The onset of Fournier gangrene can be insidious, with a discrete area of edema, erythema, and necrosis on the scrotum, progressing to advancing skin necrosis rapidly over 1 to 2 days . Pain, swelling, and crepitus in the scrotum, perineum, or suprapubic region may be marked. Foul-smelling drainage occurs, indicating a contribution from anaerobes. Purplish discoloration of the scrotum, an initial “red flag,” progresses to frank gangrene. The infection tends to be superficial, limited to skin and subcutaneous tissue and extending to the base of the scrotum, but it may spread to the penis, perineum, and abdominal wall along fascial planes. The testes, glans penis, and spermatic cord are usually spared, as they have a separate blood supply. The infection may progress and invade the abdominal panniculus in obese patients, especially those with diabetes mellitus, leading to rapid and extensive destruction of tissue and requiring wide débridement and prolonged hospitalization.

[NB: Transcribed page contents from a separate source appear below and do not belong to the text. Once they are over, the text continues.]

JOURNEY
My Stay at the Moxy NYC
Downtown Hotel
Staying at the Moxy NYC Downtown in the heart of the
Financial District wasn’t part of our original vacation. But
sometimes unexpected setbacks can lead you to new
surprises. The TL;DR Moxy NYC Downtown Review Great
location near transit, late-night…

Cervical Necrotizing Fasciitis and Craniofacial Necrotizing Fasciitis.
Cervical necrotizing fasciitis is a type I infection (polymicrobial etiology), but GAS can be the single etiologic agent in rare cases, particularly in the setting of peritonsillar abscess formation. Most commonly, cervical necrotizing fasciitis originates from dental or pharyngeal sources. Crepitus may develop as the infection spreads to the face. This is in contradistinction to necrotizing fasciitis that starts in the face (craniofacial necrotizing fasciitis), which is most commonly caused by GAS after a traumatic episode. Cervical necrotizing fasciitis carries a much higher mortality rate than the craniofacial variant.